Имелись и другие доказательства. Заявление миссис Уилкокс, что «на паркете повсюду были следы», свели к одной длинной, но неглубокой двойной царапине в гостиной у входа. Однако это была весьма важная царапина. Она осталась от каблуков Эмили Винсон, а на них обнаружили частицы мастики для полов, которой пользовались в доме. Не на подошвах, а на боковых поверхностях ободранных каблуков. А в царапине на паркете нашли следы ее обувного крема.

Для дачи показаний вызвали также специалиста по отпечаткам пальцев. До того момента я не задумывался о том, что подобные специалисты обычно бывают штатскими. Унылая, наверное, работа постоянно и дотошно обследовать поверхности в поисках сплетений и завитков, выдающих преступника. Вредно для глаз. В данном случае знаменательным оказался факт, что не было обнаружено вообще никаких отпечатков. Газовые краны были тщательно протерты. Я увидел, как присяжные буквально вскинулись при этой новости. Это было явной ошибкой преступника. Обвинению не следовало указывать на то, что на кранах должны были остаться отпечатки миссис Винсон. В конце концов, ведь это она готовила еду для гостей. Более опытный убийца просто надел бы перчатки, существовавшие отпечатки он бы, конечно, смазал, однако был бы уверен, что не оставил своих. Протирать газовые краны было чрезмерной предосторожностью.

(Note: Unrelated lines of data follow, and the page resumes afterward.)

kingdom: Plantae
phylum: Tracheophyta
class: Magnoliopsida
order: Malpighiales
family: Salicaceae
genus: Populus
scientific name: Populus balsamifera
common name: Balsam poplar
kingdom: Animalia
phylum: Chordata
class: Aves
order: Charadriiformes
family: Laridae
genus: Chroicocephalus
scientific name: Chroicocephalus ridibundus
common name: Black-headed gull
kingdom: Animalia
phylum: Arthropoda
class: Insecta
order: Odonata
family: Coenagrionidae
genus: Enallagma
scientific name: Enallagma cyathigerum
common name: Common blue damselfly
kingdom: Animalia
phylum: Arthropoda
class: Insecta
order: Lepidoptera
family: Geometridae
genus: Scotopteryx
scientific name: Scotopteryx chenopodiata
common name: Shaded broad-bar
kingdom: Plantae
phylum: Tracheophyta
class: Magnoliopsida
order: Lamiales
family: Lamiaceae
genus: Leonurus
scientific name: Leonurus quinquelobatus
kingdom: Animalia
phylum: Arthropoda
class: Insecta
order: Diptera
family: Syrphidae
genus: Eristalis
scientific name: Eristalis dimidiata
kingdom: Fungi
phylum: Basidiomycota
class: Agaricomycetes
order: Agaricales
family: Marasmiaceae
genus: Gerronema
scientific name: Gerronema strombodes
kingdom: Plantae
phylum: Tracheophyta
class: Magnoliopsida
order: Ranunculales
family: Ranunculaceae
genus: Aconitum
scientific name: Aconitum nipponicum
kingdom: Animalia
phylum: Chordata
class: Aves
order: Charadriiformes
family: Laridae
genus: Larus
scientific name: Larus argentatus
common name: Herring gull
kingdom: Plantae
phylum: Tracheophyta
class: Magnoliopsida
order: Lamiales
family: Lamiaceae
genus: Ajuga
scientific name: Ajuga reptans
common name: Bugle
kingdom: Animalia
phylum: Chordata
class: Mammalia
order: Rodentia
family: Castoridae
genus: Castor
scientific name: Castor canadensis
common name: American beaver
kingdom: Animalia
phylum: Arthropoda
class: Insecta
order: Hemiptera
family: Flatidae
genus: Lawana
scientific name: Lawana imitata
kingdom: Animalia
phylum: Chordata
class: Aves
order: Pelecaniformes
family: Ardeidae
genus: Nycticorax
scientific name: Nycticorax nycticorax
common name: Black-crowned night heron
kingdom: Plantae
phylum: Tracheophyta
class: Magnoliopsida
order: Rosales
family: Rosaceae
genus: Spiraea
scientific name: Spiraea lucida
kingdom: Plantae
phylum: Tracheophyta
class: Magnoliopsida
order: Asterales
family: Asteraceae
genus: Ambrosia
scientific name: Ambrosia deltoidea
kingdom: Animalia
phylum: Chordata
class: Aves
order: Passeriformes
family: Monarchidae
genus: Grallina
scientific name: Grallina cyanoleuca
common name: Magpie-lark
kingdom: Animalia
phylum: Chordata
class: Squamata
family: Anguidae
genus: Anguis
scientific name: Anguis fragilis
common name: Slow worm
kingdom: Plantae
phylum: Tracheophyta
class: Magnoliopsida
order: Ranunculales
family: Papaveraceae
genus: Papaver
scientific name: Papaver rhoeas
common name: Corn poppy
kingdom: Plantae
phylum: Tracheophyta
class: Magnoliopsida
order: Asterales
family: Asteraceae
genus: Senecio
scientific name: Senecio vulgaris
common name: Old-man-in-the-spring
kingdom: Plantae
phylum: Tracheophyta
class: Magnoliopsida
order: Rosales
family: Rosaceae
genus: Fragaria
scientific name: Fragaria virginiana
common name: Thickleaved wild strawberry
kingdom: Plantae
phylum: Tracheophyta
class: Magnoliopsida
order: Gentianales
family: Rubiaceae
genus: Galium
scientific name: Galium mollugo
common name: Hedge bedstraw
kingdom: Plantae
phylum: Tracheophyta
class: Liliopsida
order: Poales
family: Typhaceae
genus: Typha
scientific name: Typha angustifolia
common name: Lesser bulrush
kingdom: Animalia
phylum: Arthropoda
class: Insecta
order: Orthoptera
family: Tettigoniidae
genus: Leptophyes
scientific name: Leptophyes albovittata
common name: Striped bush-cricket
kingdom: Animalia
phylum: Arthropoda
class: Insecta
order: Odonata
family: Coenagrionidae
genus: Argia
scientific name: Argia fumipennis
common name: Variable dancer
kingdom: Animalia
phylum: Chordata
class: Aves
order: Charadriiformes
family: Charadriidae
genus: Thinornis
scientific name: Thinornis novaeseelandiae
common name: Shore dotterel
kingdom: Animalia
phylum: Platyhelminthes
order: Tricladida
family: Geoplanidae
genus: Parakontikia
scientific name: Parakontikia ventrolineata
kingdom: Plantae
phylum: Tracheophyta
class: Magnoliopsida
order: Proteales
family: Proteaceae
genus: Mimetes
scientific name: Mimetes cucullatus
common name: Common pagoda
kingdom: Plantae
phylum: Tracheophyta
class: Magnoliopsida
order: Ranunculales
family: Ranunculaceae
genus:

Эмили Винсон, тихая, расстроенная, но любезная, с явной неохотой свидетельствующая против мужа, держалась на свидетельском месте весьма уверенно. Я с трудом узнавал ее. Нет, она не сообщала мужу, что они с миссис Уилкокс договорились вскоре после девяти часов вместе посмотреть телевизор. Миссис Уилкокс, жившая неподалеку, всегда по средам приходила провести с ней часа два, когда мистер Винсон отправлялся в свой шахматный клуб. Нет, она предпочитала не рассказывать об этом мистеру Винсону. Он не любил, чтобы в дом приглашали посторонних. Смысл этого сообщения дошел до присяжных так же ясно, как если бы она открыто сформулировала его. Перед ними предстала картина: затравленная, малообразованная жена, тоскующая по человеческому общению, в котором муж ей отказывал, виновато смотрит популярное телешоу со своей прислугой, когда уверена, что муж их не застигнет. Я взглянул на неподвижное, словно маска, гордое, непреклонное выражение лица Винсона, на его руки, стиснутые над перилами барьера, и вообразил себе, что́ он мог думать в тот момент и сказать: «Разумеется, у тебя достаточно возможностей пообщаться с миссис Уилкокс и послушать ее разговоры, не слишком, полагаю, интересные, и без того, чтобы приглашать ее в свою гостиную. Эта женщина должна знать свое место».

Процесс не занял много времени. Винсон не привел никаких доказательств в свою защиту, лишь настойчиво твердил, глядя прямо перед собой, что и не думал убивать жену. Адвокат делал все что мог, но его упорство было упорством человека, смирившегося с поражением, а присяжные имели вид людей, чрезвычайно довольных тем, что на сей раз столкнулись с совершенно ясным делом, не вызывающим сомнений. Вердикт был предрешен. Последующий бракоразводный процесс прошел еще быстрее. Не составляет труда убедить судью в том, что брак распался, если твой муж отбывает наказание в тюрьме за попытку убить тебя.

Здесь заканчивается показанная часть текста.